His final death occurs on Bespin. Stretched out over a weather vane, he listens as Vader tries to recruit him to the Empire to run a coup, defeat Palpatine and take over and “rule the galaxy as Father and Son.” Luke tells him that he won’t join his father’s murderer: “Ben told me you killed my father!” “No, I am your father!” Vader famously explains. Luke, willing to die rather than succumb to the darkness within him, lets go of the weather vane to plummet to his seeming death. This is the third time Skywalker has died: he is finally a Jedi. A year later, he would launch an epic rescue plan to save General Solo from the crime lord Jabba the Hutt, using his self-built saber (rather than Anakin’s old blade) with skills unknown to him before.

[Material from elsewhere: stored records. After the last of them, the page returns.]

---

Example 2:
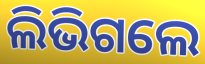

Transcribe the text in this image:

ଲିଭିଗଲେ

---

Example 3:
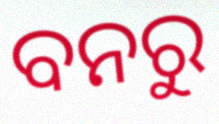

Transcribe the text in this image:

ବନରୁ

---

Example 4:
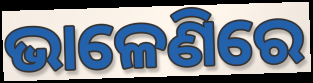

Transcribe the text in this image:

ଭାଳେଣିରେ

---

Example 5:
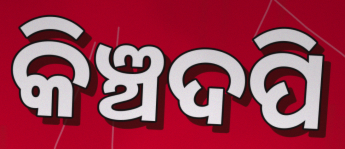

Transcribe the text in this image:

କିଞ୍ଚଦପି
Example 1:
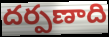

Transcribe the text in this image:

దర్పణాది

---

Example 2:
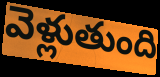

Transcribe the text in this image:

వెళ్లుతుంది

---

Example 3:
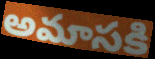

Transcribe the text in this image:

అమాసకి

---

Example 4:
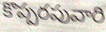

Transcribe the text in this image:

కొప్పరపువారి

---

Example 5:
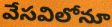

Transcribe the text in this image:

వేసవిలోనూ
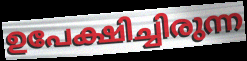
ഉപേക്ഷിച്ചിരുന്ന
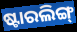
ଷ୍ଟାରଲିଙ୍ଗ୍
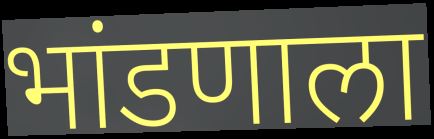
भांडणाला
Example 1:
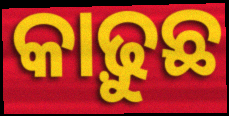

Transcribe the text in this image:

କାଢ଼ୁଛ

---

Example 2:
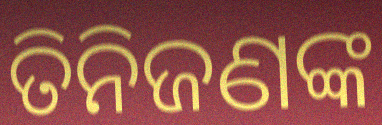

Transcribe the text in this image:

ତିନିଜଣଙ୍କ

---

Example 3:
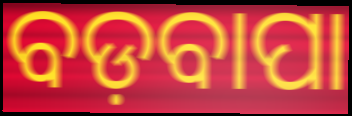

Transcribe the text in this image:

ବଡ଼ବାପା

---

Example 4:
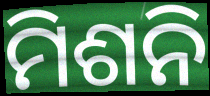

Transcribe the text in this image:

ମିଶନି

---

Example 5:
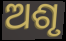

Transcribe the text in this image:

ଅଶୃ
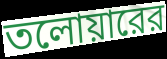
তলোয়ারের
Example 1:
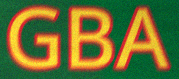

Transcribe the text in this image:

GBA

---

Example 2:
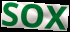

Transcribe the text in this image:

SOX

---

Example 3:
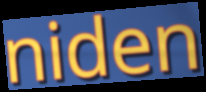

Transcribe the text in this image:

niden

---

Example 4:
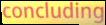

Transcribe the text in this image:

concluding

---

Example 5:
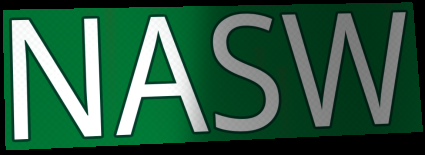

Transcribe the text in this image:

NASW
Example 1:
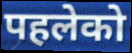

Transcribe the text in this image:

पहलेको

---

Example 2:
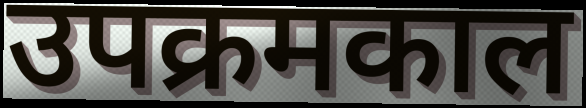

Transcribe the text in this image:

उपक्रमकाल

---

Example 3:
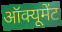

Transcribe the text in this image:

ऑक्यूमेंट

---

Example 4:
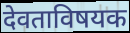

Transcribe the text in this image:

देवताविषयक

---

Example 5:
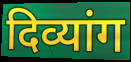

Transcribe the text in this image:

दिव्यांग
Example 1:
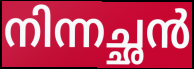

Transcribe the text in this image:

നിന്നച്ഛൻ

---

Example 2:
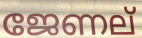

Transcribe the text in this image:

ജേണല്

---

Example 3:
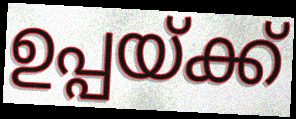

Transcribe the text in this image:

ഉപ്പയ്ക്ക്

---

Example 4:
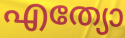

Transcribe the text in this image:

എത്യോ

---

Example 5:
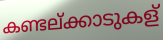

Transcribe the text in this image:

കണ്ടല്ക്കാടുകള്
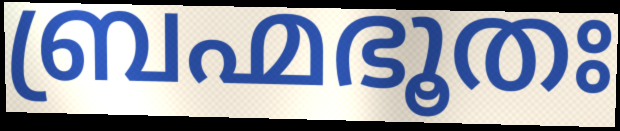
ബ്രഹ്മഭൂതഃ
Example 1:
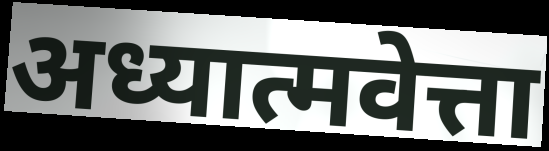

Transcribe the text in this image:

अध्यात्मवेत्ता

Just like Jesus, just like the Christian, Skywalker couldn’t attain his goal without death and resurrection. Now it’s your turn: die to yourself. And while you’re at it, read over the stories I mentioned above. Check them out – do you see the same cycles? Do you know any other movies that feature this theme? I’d suggest checking out The Dark Knight Rises, Arrow, Spider-Man 3, The Hobbit: Battle of the Five Armies to name a few!